He added: “Since American mental health experts have largely given up on their job of investigating underlying factors that may be contributing to marginal sexual behavior, this is what we are left with, the cult of affirmation.”

If they really were scientists, wouldn’t they be concerned about these types of relationships causing a slew of different personality disorders?

For instance, Avoidant Personality Disorder is caused by rejection. Borderline Personality Disorder creates an unstable self-image. Dependent Personality Disorder causes fear of separation. Histrionic personality disorder is associated with extreme emotionality and attention-seeking behaviors.

Does the APA think, even for a second, that relationships that involve multiple partners might cause feelings of jealousy, loneliness, fear, rejection, and abandonment? Do they think that people might go to extreme measures to feel wanted and desired by their spouse?

Apparently not.

So who’s to blame for all this?

A lot of people would probably say that it’s the same-sex marriage advocates. They might say “They pushed their agenda on everyone without anyone’s consent.”

But it’s not their fault. It’s the fault of the Christian.

Christianity in America is so watered-down that most of us don’t even know what we stand for. We are so concerned about being “offensive” that we change what the Bible says in order to be “more loving.” After all, Jesus was loving, wasn’t he?

Yes, he was. But he never compromised truth. Love is not defined as “being tolerant of sin.” 

Love is standing for truth. And sometimes truth means to expose sin. Sometimes, the most loving thing we can do is stand up against the crowd and say, “No, this is wrong.”

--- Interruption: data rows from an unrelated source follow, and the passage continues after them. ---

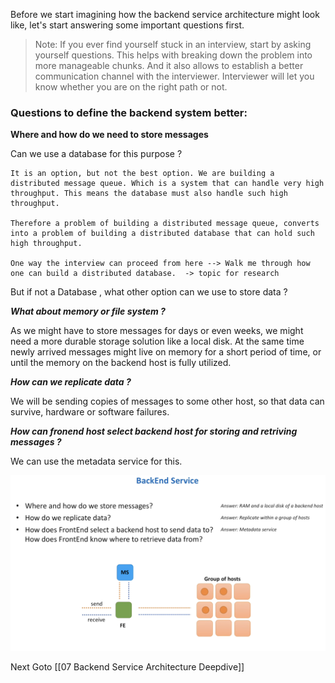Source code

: Before we start imagining how the backend service architecture might look like, let's start answering some important questions first. 

> Note: If you ever find yourself stuck in an interview, start by asking yourself questions. This helps with breaking down the problem into more manageable chunks. And it also allows to establish a better communication channel with the interviewer. Interviewer will let you know whether you are on the right path or not.

### Questions to define the backend system better:

**Where and how do we need to store messages**

Can we use a database for this purpose ? 
	
	It is an option, but not the best option. We are building a distributed message queue. Which is a system that can handle very high throughput. This means the database must also handle such high throughput. 
	
	Therefore a problem of building a distributed message queue, converts into a problem of building a distributed database that can hold such high throughput.
	
	One way the interview can proceed from here --> Walk me through how one can build a distributed database.  -> topic for research

But if not a Database , what other option can we use to store data ?

***What about memory or file system ?*** 

As we might have to store messages for days or even weeks, we might need a more durable storage solution like a local disk. At the same time newly arrived messages might live on memory for a short period of time, or until the memory on the backend host is fully utilized. 

***How can we replicate data ?***

We will be sending copies of messages to some other host, so that data can survive, hardware or software failures. 

***How can fronend host select backend host for storing and retriving messages ?***

We can use the metadata service for this.


![](../images/BackendServiceOverview.png)

Next Goto [[07 Backend Service Architecture Deepdive]]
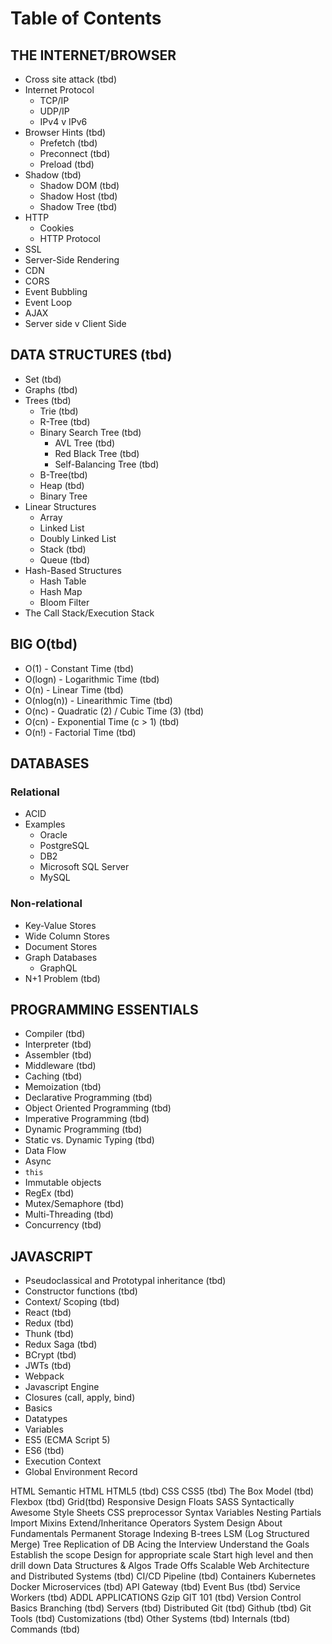 # Table of Contents

## THE INTERNET/BROWSER
* Cross site attack (tbd)
* Internet Protocol
  * TCP/IP
  * UDP/IP
  * IPv4 v IPv6
* Browser Hints (tbd)
  * Prefetch (tbd)
  * Preconnect (tbd)
  * Preload (tbd)
* Shadow (tbd)
  * Shadow DOM (tbd)
  * Shadow Host (tbd)
  * Shadow Tree (tbd)
* HTTP
  * Cookies
  * HTTP Protocol
* SSL
* Server-Side Rendering
* CDN
* CORS
* Event Bubbling
* Event Loop
* AJAX
* Server side v Client Side

## DATA STRUCTURES (tbd)
* Set (tbd)
* Graphs (tbd)
* Trees (tbd)
  * Trie (tbd)
  * R-Tree (tbd)
  * Binary Search Tree  (tbd)
    * AVL Tree (tbd)
    * Red Black Tree (tbd)
    * Self-Balancing Tree (tbd)
  * B-Tree(tbd)
  * Heap (tbd)
  * Binary Tree
* Linear Structures
  * Array
  * Linked List
  * Doubly Linked List
  * Stack (tbd)
  * Queue (tbd)
* Hash-Based Structures
  * Hash Table
  * Hash Map
  * Bloom Filter
* The Call Stack/Execution Stack

## BIG O(tbd)
* O(1) - Constant Time (tbd)
* O(logn) - Logarithmic Time (tbd)
* O(n) - Linear Time (tbd)
* O(nlog(n)) - Linearithmic Time (tbd)
* O(nc) - Quadratic (2) / Cubic Time (3) (tbd)
* O(cn) - Exponential Time (c > 1) (tbd)
* O(n!) - Factorial Time (tbd)

## DATABASES
### Relational
* ACID
* Examples
  * Oracle
  * PostgreSQL
  * DB2
  * Microsoft SQL Server
  * MySQL
### Non-relational
* Key-Value Stores
* Wide Column Stores
* Document Stores
* Graph Databases
  * GraphQL
* N+1 Problem (tbd)

## PROGRAMMING ESSENTIALS
* Compiler (tbd)
* Interpreter (tbd)
* Assembler (tbd)
* Middleware (tbd)
* Caching (tbd)
* Memoization (tbd)
* Declarative Programming (tbd)
* Object Oriented Programming (tbd)
* Imperative Programming (tbd)
* Dynamic Programming (tbd)
* Static vs. Dynamic Typing (tbd)
* Data Flow
* Async
* `this`
* Immutable objects
* RegEx (tbd)
* Mutex/Semaphore (tbd)
* Multi-Threading (tbd)
* Concurrency (tbd)

## JAVASCRIPT
* Pseudoclassical and Prototypal inheritance (tbd)
* Constructor functions (tbd)
* Context/ Scoping (tbd)
* React (tbd)
* Redux (tbd)
* Thunk (tbd)
* Redux Saga (tbd)
* BCrypt (tbd)
* JWTs  (tbd)
* Webpack
* Javascript Engine
* Closures (call, apply, bind)
* Basics
* Datatypes
* Variables
* ES5 (ECMA Script 5)
* ES6 (tbd)
* Execution Context
* Global Environment Record

HTML
Semantic HTML
HTML5 (tbd)
CSS
CSS5 (tbd)
The Box Model (tbd)
Flexbox (tbd)
Grid(tbd)
Responsive Design
Floats
SASS
Syntactically Awesome Style Sheets
CSS preprocessor
Syntax
Variables
Nesting
Partials
Import
Mixins
Extend/Inheritance
Operators
System Design
About
Fundamentals
Permanent Storage
Indexing
B-trees
LSM (Log Structured Merge) Tree
Replication of DB
Acing the Interview
Understand the Goals
Establish the scope
Design for appropriate scale
Start high level and then drill down
Data Structures & Algos
Trade Offs
Scalable Web Architecture and Distributed Systems (tbd)
CI/CD Pipeline (tbd)
Containers
Kubernetes
Docker
Microservices (tbd)
API Gateway (tbd)
Event Bus (tbd)
Service Workers (tbd)
ADDL APPLICATIONS
Gzip
GIT 101 (tbd)
Version Control
Basics
Branching (tbd)
Servers (tbd)
Distributed Git (tbd)
Github (tbd)
Git Tools (tbd)
Customizations (tbd)
Other Systems (tbd)
Internals (tbd)
Commands (tbd)
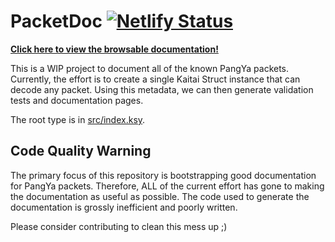 # PacketDoc [![Netlify Status](https://api.netlify.com/api/v1/badges/f7e36de0-d78f-413c-af2f-61b6ab51700b/deploy-status)](https://app.netlify.com/sites/suspicious-kirch-7ba6e6/deploys)

**[Click here to view the browsable documentation!](https://packets.pangdox.com/)**

This is a WIP project to document all of the known PangYa packets. Currently,
the effort is to create a single Kaitai Struct instance that can decode any
packet. Using this metadata, we can then generate validation tests and
documentation pages.

The root type is in [src/index.ksy](./src/index.ksy).

## Code Quality Warning

The primary focus of this repository is bootstrapping good documentation for
PangYa packets. Therefore, ALL of the current effort has gone to making the
documentation as useful as possible. The code used to generate the
documentation is grossly inefficient and poorly written.

Please consider contributing to clean this mess up ;)
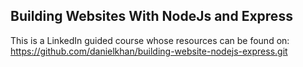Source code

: ## Building Websites With NodeJs and Express
This is a LinkedIn guided course whose resources can be found on: https://github.com/danielkhan/building-website-nodejs-express.git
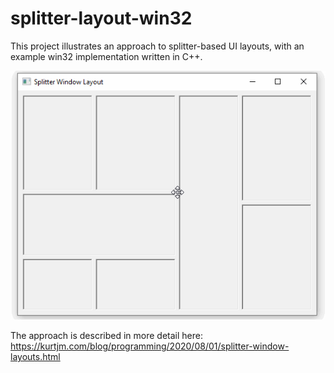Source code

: # splitter-layout-win32

This project illustrates an approach to splitter-based UI layouts, with an example win32 implementation written in C++.

![image](resources/splitter-animated.gif)

The approach is described in more detail here:
https://kurtjm.com/blog/programming/2020/08/01/splitter-window-layouts.html
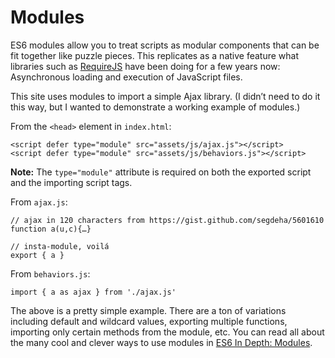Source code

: # Modules

ES6 modules allow you to treat scripts as modular components that can be fit together like puzzle pieces. This replicates as a native feature what libraries such as [RequireJS](http://requirejs.org/) have been doing for a few years now: Asynchronous loading and execution of JavaScript files.

This site uses modules to import a simple Ajax library. (I didn’t need to do it this way, but I wanted to demonstrate a working example of modules.)

From the `<head>` element in `index.html`:

    <script defer type="module" src="assets/js/ajax.js"></script>
    <script defer type="module" src="assets/js/behaviors.js"></script>

**Note:** The `type="module"` attribute is required on both the exported script and the importing script tags.

From `ajax.js`:

    // ajax in 120 characters from https://gist.github.com/segdeha/5601610
    function a(u,c){…}

    // insta-module, voilá
    export { a }

From `behaviors.js`:

    import { a as ajax } from './ajax.js'

The above is a pretty simple example. There are a ton of variations including default and wildcard values, exporting multiple functions, importing only certain methods from the module, etc. You can read all about the many cool and clever ways to use modules in [ES6 In Depth: Modules](https://hacks.mozilla.org/2015/08/es6-in-depth-modules/).
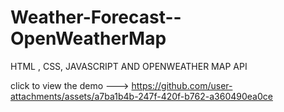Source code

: # Weather-Forecast--OpenWeatherMap
HTML , CSS, JAVASCRIPT AND OPENWEATHER MAP API

click to view the demo ---> https://github.com/user-attachments/assets/a7ba1b4b-247f-420f-b762-a360490ea0ce
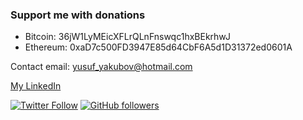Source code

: ### Support me with donations
- Bitcoin: 36jW1LyMEicXFLrQLnFnswqc1hxBEkrhwJ
- Ethereum: 0xaD7c500FD3947E85d64CbF6A5d1D31372ed0601A

Contact email: <yusuf_yakubov@hotmail.com>

[My LinkedIn](https://www.linkedin.com/in/yusuf-yakubov-646120214/)

[![Twitter Follow](https://img.shields.io/twitter/follow/squark_usr?style=social)](https://twitter.com/squark_usr)
[![GitHub followers](https://img.shields.io/github/followers/yosa12978?style=social)](https://github.com/yosa12978)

But we Christians have kept quiet.

Those who have stood up have been persecuted. Some have been called names. Some have been harassed. Some have lost their jobs.

We don’t want persecuted. So the rest of us stay quiet.

And look at what’s happening.

Jesus guaranteed that Christians would be persecuted for standing up for him. And he commends them for it (see Matthew 5:10-12).

Maybe it’s time to open our mouths and stand up for truth.